Worst Movie Critics Ever: The FBI Notes on Anti-American Movies of the 1940s and '50s
Red propaganda. Obviously.
At the end of “J. Edgar Hoover Goes to the Movies: The FBI and the Origins of Hollywood's Cold War” (recommended), author John Sbardellati includes a glossary of movies that the FBI tagged as suspect. It's a lot of fun. Some highlights:
- “Buck Privates Come Home” (1947), starring Bud Abbott and Lou Costello: “One scene portrays a party given for a General, while other scenes reflect an enlisted man on KP duty, making the audience unnecessarily class conscious.”
- “Crossfire” (1947), directed by Edward Dmytryk: “This picture is a good example of placing over-emphasis on the racial problem.”

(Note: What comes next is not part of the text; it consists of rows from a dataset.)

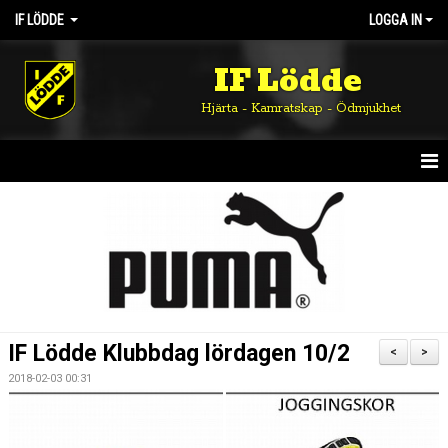
IF LÖDDE
LOGGA IN
IF Lödde
Hjärta - Kamratskap - Ödmjukhet
HEM
NYHETER
OM KLUBBEN
KALENDER
IF Lödde Klubbdag lördagen 10/2
<
>
MATCHER
2018-02-03 00:31
DOKUMENT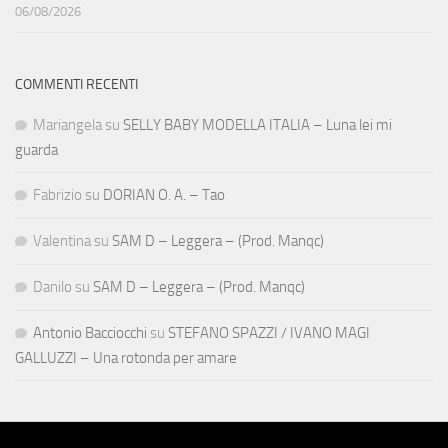
06/08/2026
COMMENTI RECENTI
Mariangela
su
SELLY BABY MODELLA ITALIA – Luna lei mi
guarda
Fabrizio
su
DORIAN O. A. – Tao
Valentina
su
SAM D – Leggera – (Prod. Manqc)
Danilo
su
SAM D – Leggera – (Prod. Manqc)
Antonio Bacciocchi
su
STEFANO SPAZZI / IVANO MAGI
GALLUZZI – Una rotonda per amare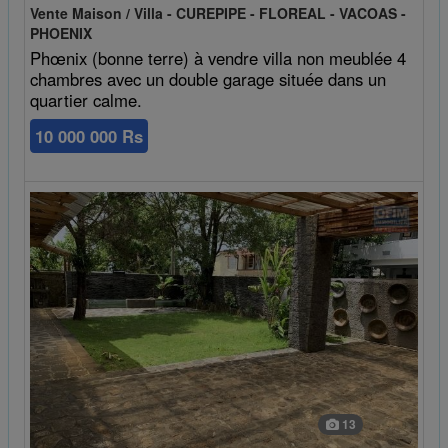
Vente Maison / Villa - CUREPIPE - FLOREAL - VACOAS -
PHOENIX
Phœnix (bonne terre) à vendre villa non meublée 4
chambres avec un double garage située dans un
quartier calme.
10 000 000 Rs
13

- Gentlemen's Agreement“ (1947), directed by Elia Kazan; starring Gregory Peck and John Garfield: ”A Police Lieutenant is a party to anti-Semitism and as such is subjected to much criticism.... This was a deliberate effort to discredit law enforcement.“
- ”The Marrying Kind“ (1952), directed by George Cukor; screenplay by Ruth Gordon and Garson Kanin; starring Judy Holliday and Aldo Ray: ”The [Counterattack] article reflected that pickets led by Catholic war veterans would protest [Judy Holliday‘s] appearance in this picture because of her impressive front record which included affiliations with such organizations as the Civil Rights Congress, the Council of African Affairs, the National Council of Arts, Sciences and Professions and many others.“
- ”Mr. Smith Goes to Washington“ (1939), directed by Frank Capra; starring James Stewart, Jean Arthur, and Claude Rains: ”First Hollywood movie to show tie-up between Congressman and Big Business.“
- ”State of the Union“ (1948), directed by Frank Capra; starring Spencer Tracy and Katherine Hepburn: ”Seems to be a deep seated dislike for most of the things America is and stands for.“
- ”The Treasure of the Sierra Madre“ (1948), directed by John Huston; starring Humphrey Bogart: ”Walter Huston makes a speech in this picture which ... is practically a direct quotation from Marx’s ‘Das Kapital.’“
- ”It's a Wonderful Life“ (1947), directed by Frank Capra; starring James Stewart: ”The picture represented a rather obvious attempt to discredit bankers."